#### Directions:
Check every line below for the word "wall" and copy the ones that have it.

━━━━━ Data for processing

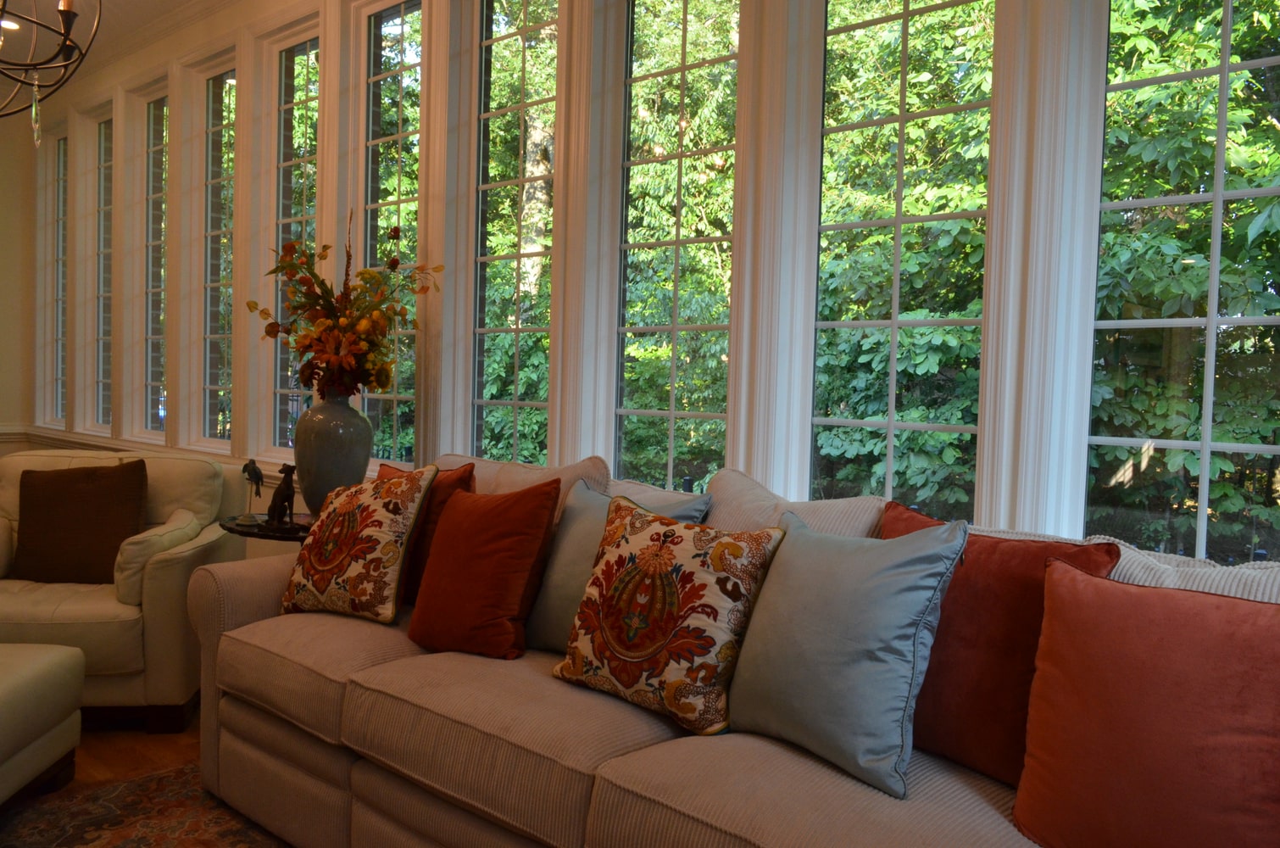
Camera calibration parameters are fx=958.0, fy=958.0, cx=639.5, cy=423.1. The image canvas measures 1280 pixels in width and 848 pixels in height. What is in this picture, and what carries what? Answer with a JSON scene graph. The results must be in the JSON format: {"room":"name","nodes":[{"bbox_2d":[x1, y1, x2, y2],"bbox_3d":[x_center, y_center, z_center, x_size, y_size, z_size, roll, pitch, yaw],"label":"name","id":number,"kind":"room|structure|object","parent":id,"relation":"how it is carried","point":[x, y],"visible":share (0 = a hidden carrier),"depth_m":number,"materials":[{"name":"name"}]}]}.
{"room":"living room","nodes":[
{"label":"living room","id":0,"kind":"room"},
{"bbox_2d":[0,105,37,455],"bbox_3d":[-5.717,-0.706,5.229,0.195,3.129,4.227,3,3,42],"label":"wall","id":1,"kind":"structure","parent":0,"point":[11,409],"depth_m":6.65,"materials":[{"name":"beige paint"}]},
{"bbox_2d":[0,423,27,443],"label":"chair rail","id":2,"kind":"object","parent":1,"relation":"attached to","point":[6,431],"visible":0.52,"depth_m":6.93,"materials":[{"name":"white paint"}]},
{"bbox_2d":[0,0,235,91],"bbox_3d":[-2.601,-2.123,2.292,8.691,0.198,4.628,3,3,42],"label":"ceiling","id":3,"kind":"structure","parent":0,"point":[83,20],"depth_m":5.26,"materials":[{"name":"white paint"}]},
{"bbox_2d":[0,16,20,30],"bbox_3d":[-3.337,-2.104,5.047,0.138,0.020,0.138,3,3,42],"label":"recessed light","id":4,"kind":"object","parent":3,"relation":"in","point":[8,25],"visible":0.75,"depth_m":5.05,"materials":[{"name":"white"}]},
{"bbox_2d":[0,0,99,147],"bbox_3d":[-1.637,-1.400,2.319,0.655,1.419,0.653,1,2,-10],"label":"chandelier","id":5,"kind":"object","parent":3,"relation":"hanging from","point":[71,18],"visible":0.99,"depth_m":2.40,"materials":[{"name":"metal"}]},
{"bbox_2d":[66,705,204,786],"bbox_3d":[-2.688,1.080,2.114,7.966,0.111,5.614,3,3,42],"label":"floor","id":6,"kind":"structure","parent":0,"point":[141,735],"depth_m":2.99,"materials":[{"name":"brown wood"}]},
{"bbox_2d":[0,449,250,731],"bbox_3d":[-1.957,0.559,3.423,0.915,0.867,0.887,1,2,-8],"label":"armchair","id":7,"kind":"object","parent":6,"relation":"on","point":[179,557],"visible":0.63,"depth_m":3.13,"materials":[{"name":"beige leather"}]},
{"bbox_2d":[11,459,149,587],"bbox_3d":[-1.991,0.358,3.424,0.447,0.430,0.253,1,2,-5],"label":"brown pillow","id":8,"kind":"object","parent":7,"relation":"on","point":[83,498],"visible":0.97,"depth_m":3.36,"materials":[{"name":"brown fabric"}]},
{"bbox_2d":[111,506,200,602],"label":"armrest","id":9,"kind":"object","parent":7,"relation":"on","point":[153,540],"visible":0.77,"depth_m":3.20,"materials":[{"name":"beige leather"}]},
{"bbox_2d":[0,758,291,847],"bbox_3d":[-0.999,1.094,1.257,2.989,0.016,2.486,3,3,42],"label":"rug","id":10,"kind":"object","parent":6,"relation":"on","point":[108,833],"visible":0.56,"depth_m":2.52,"materials":[{"name":"carpet"}]},
{"bbox_2d":[0,641,84,812],"bbox_3d":[-1.891,0.825,2.401,0.672,0.422,0.715,1,2,-5],"label":"ottoman","id":11,"kind":"object","parent":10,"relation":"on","point":[48,660],"visible":1,"depth_m":2.54,"materials":[{"name":"beige leather"}]},
{"bbox_2d":[218,512,314,542],"bbox_3d":[-1.157,0.665,3.333,0.538,0.641,0.534,3,3,42],"label":"side table","id":12,"kind":"object","parent":6,"relation":"on","point":[258,535],"visible":0.2,"depth_m":3.15,"materials":[{"name":"wood"}]},
{"bbox_2d":[238,458,266,525],"bbox_3d":[-1.328,0.229,3.284,0.109,0.223,0.091,3,3,42],"label":"figurine","id":13,"kind":"object","parent":12,"relation":"on","point":[256,473],"visible":0.99,"depth_m":3.27,"materials":[{"name":"metal"}]},
{"bbox_2d":[263,461,297,530],"bbox_3d":[-1.207,0.244,3.240,0.165,0.234,0.088,3,3,42],"label":"figurine","id":14,"kind":"object","parent":12,"relation":"on","point":[284,500],"visible":0.99,"depth_m":3.21,"materials":[{"name":"brown metal"}]},
{"bbox_2d":[291,390,373,515],"bbox_3d":[-1.080,0.117,3.385,0.280,0.489,0.280,2,2,11],"label":"vase","id":15,"kind":"object","parent":12,"relation":"on","point":[329,419],"visible":0.8,"depth_m":3.29,"materials":[{"name":"grey ceramic"}]},
{"bbox_2d":[250,213,445,400],"bbox_3d":[-1.078,-0.362,3.515,0.614,0.773,0.572,1,2,-20],"label":"flower arrangement","id":16,"kind":"object","parent":15,"relation":"in","point":[361,325],"visible":0.91,"depth_m":3.44,"materials":[{"name":"plant"}]},
{"bbox_2d":[183,450,1279,847],"bbox_3d":[0.099,0.640,2.075,2.713,0.918,0.990,3,3,42],"label":"sofa","id":17,"kind":"object","parent":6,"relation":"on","point":[354,781],"visible":0.64,"depth_m":1.95,"materials":[{"name":"beige fabric"}]},
{"bbox_2d":[279,463,438,622],"bbox_3d":[-0.793,0.324,2.679,0.463,0.425,0.267,3,2,30],"label":"floral pillow","id":18,"kind":"object","parent":17,"relation":"on","point":[381,522],"visible":1,"depth_m":2.58,"materials":[{"name":"fabric"}]},
{"bbox_2d":[375,461,476,605],"bbox_3d":[-0.678,0.322,2.833,0.487,0.432,0.242,3,3,42],"label":"orange pillow","id":19,"kind":"object","parent":17,"relation":"on","point":[426,530],"visible":0.28,"depth_m":2.70,"materials":[{"name":"fabric"}]},
{"bbox_2d":[408,476,561,660],"bbox_3d":[-0.400,0.347,2.417,0.438,0.437,0.264,3,3,42],"label":"orange pillow","id":20,"kind":"object","parent":17,"relation":"on","point":[476,549],"visible":1,"depth_m":2.31,"materials":[{"name":"fabric"}]},
{"bbox_2d":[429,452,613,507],"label":"back cushion","id":21,"kind":"object","parent":17,"relation":"on","point":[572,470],"visible":0.19,"depth_m":2.69,"materials":[{"name":"beige fabric"}]},
{"bbox_2d":[523,478,707,653],"bbox_3d":[-0.097,0.351,2.318,0.501,0.423,0.258,3,3,42],"label":"gray pillow","id":22,"kind":"object","parent":17,"relation":"on","point":[582,527],"visible":0.37,"depth_m":2.30,"materials":[{"name":"grey fabric"}]},
{"bbox_2d":[554,491,785,733],"bbox_3d":[0.047,0.376,2.006,0.476,0.432,0.261,3,3,42],"label":"floral pillow","id":23,"kind":"object","parent":17,"relation":"on","point":[662,549],"visible":1,"depth_m":1.91,"materials":[{"name":"fabric"}]},
{"bbox_2d":[701,467,884,537],"bbox_3d":[0.309,0.365,2.270,0.610,0.492,0.299,3,3,42],"label":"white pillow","id":24,"kind":"object","parent":17,"relation":"on","point":[740,505],"visible":0.3,"depth_m":2.22,"materials":[{"name":"fabric"}]},
{"bbox_2d":[726,507,967,796],"bbox_3d":[0.352,0.385,1.767,0.269,0.439,0.474,0,3,-35],"label":"gray pillow","id":25,"kind":"object","parent":17,"relation":"on","point":[890,584],"visible":0.99,"depth_m":1.65,"materials":[{"name":"fabric"}]},
{"bbox_2d":[884,503,1120,790],"bbox_3d":[0.589,0.394,1.756,0.495,0.444,0.256,3,3,42],"label":"red pillow","id":26,"kind":"object","parent":17,"relation":"on","point":[995,574],"visible":0.53,"depth_m":1.64,"materials":[{"name":"red fabric"}]},
{"bbox_2d":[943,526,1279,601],"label":"back cushion","id":27,"kind":"object","parent":17,"relation":"on","point":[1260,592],"visible":0.14,"depth_m":1.61,"materials":[{"name":"fabric"}]},
{"bbox_2d":[1012,556,1279,847],"bbox_3d":[0.801,0.440,1.357,0.504,0.439,0.265,3,3,42],"label":"orange pillow","id":28,"kind":"object","parent":17,"relation":"on","point":[1058,592],"visible":1,"depth_m":1.34,"materials":[{"name":"fabric"}]},
{"bbox_2d":[16,0,1279,562],"bbox_3d":[-0.981,-0.523,3.965,8.110,3.059,0.217,3,3,42],"label":"window wall","id":29,"kind":"structure","parent":0,"point":[1100,11],"depth_m":3.23,"materials":[{"name":"white paint"}]},
{"bbox_2d":[50,129,68,427],"bbox_3d":[-3.869,-0.964,6.461,0.550,2.068,0.137,3,3,42],"label":"window","id":30,"kind":"structure","parent":29,"relation":"in","point":[58,258],"depth_m":6.59,"materials":[{"name":"clear glass"}]},
{"bbox_2d":[93,110,113,430],"bbox_3d":[-3.302,-0.941,5.984,0.492,2.035,0.124,3,3,42],"label":"window","id":31,"kind":"structure","parent":29,"relation":"in","point":[106,164],"depth_m":6.11,"materials":[{"name":"clear glass"}]},
{"bbox_2d":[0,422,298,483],"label":"window sill","id":32,"kind":"structure","parent":29,"relation":"attached to","point":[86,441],"depth_m":5.31,"materials":[{"name":"white paint"}]},
{"bbox_2d":[140,84,169,436],"bbox_3d":[-2.753,-0.897,5.524,0.536,2.029,0.120,3,3,42],"label":"window","id":33,"kind":"structure","parent":29,"relation":"in","point":[153,196],"depth_m":5.66,"materials":[{"name":"clear glass"}]},
{"bbox_2d":[199,55,236,448],"bbox_3d":[-2.148,-0.848,4.984,0.534,2.013,0.119,3,3,42],"label":"window","id":34,"kind":"structure","parent":29,"relation":"in","point":[208,243],"depth_m":5.11,"materials":[{"name":"clear glass"}]},
{"bbox_2d":[265,21,319,456],"bbox_3d":[-1.557,-0.797,4.437,0.558,2.006,0.120,3,3,42],"label":"window","id":35,"kind":"structure","parent":29,"relation":"in","point":[302,82],"depth_m":4.54,"materials":[{"name":"clear glass"}]},
{"bbox_2d":[357,0,423,471],"bbox_3d":[-1.007,-0.763,3.987,0.552,2.023,0.111,3,3,42],"label":"window","id":36,"kind":"structure","parent":29,"relation":"in","point":[394,196],"depth_m":4.05,"materials":[{"name":"clear glass"}]},
{"bbox_2d":[470,0,556,467],"bbox_3d":[-0.441,-0.614,3.533,0.532,2.121,0.113,3,3,42],"label":"window","id":37,"kind":"structure","parent":29,"relation":"in","point":[504,41],"depth_m":3.61,"materials":[{"name":"glass"}]},
{"bbox_2d":[613,0,738,491],"bbox_3d":[0.142,-0.474,3.050,0.589,2.170,0.120,3,3,42],"label":"window","id":38,"kind":"structure","parent":29,"relation":"in","point":[672,416],"depth_m":3.13,"materials":[{"name":"glass"}]},
{"bbox_2d":[810,0,994,516],"bbox_3d":[0.704,-0.518,2.544,0.587,2.025,0.107,3,3,42],"label":"window","id":39,"kind":"structure","parent":29,"relation":"in","point":[867,41],"depth_m":2.58,"materials":[{"name":"glass"}]},
{"bbox_2d":[1087,0,1279,561],"bbox_3d":[1.263,-0.473,1.994,0.651,2.031,0.117,3,3,42],"label":"window","id":40,"kind":"structure","parent":29,"relation":"in","point":[1226,68],"depth_m":2.10,"materials":[{"name":"glass"}]},
{"bbox_2d":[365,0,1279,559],"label":"trees","id":41,"kind":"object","parent":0,"point":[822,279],"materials":[{"name":"green plant"}]}
]}

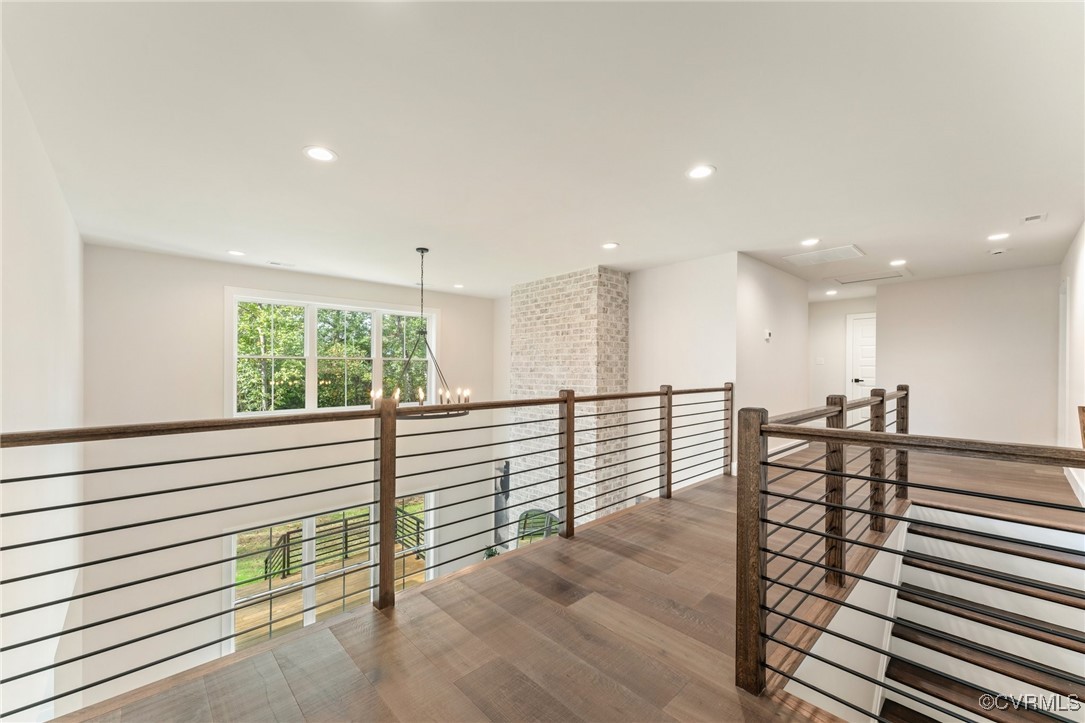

━━━━━━━━━━

#### Task output:
{"bbox_2d":[0,105,37,455],"bbox_3d":[-5.717,-0.706,5.229,0.195,3.129,4.227,3,3,42],"label":"wall","id":1,"kind":"structure","parent":0,"point":[11,409],"depth_m":6.65,"materials":[{"name":"beige paint"}]},
{"bbox_2d":[16,0,1279,562],"bbox_3d":[-0.981,-0.523,3.965,8.110,3.059,0.217,3,3,42],"label":"window wall","id":29,"kind":"structure","parent":0,"point":[1100,11],"depth_m":3.23,"materials":[{"name":"white paint"}]},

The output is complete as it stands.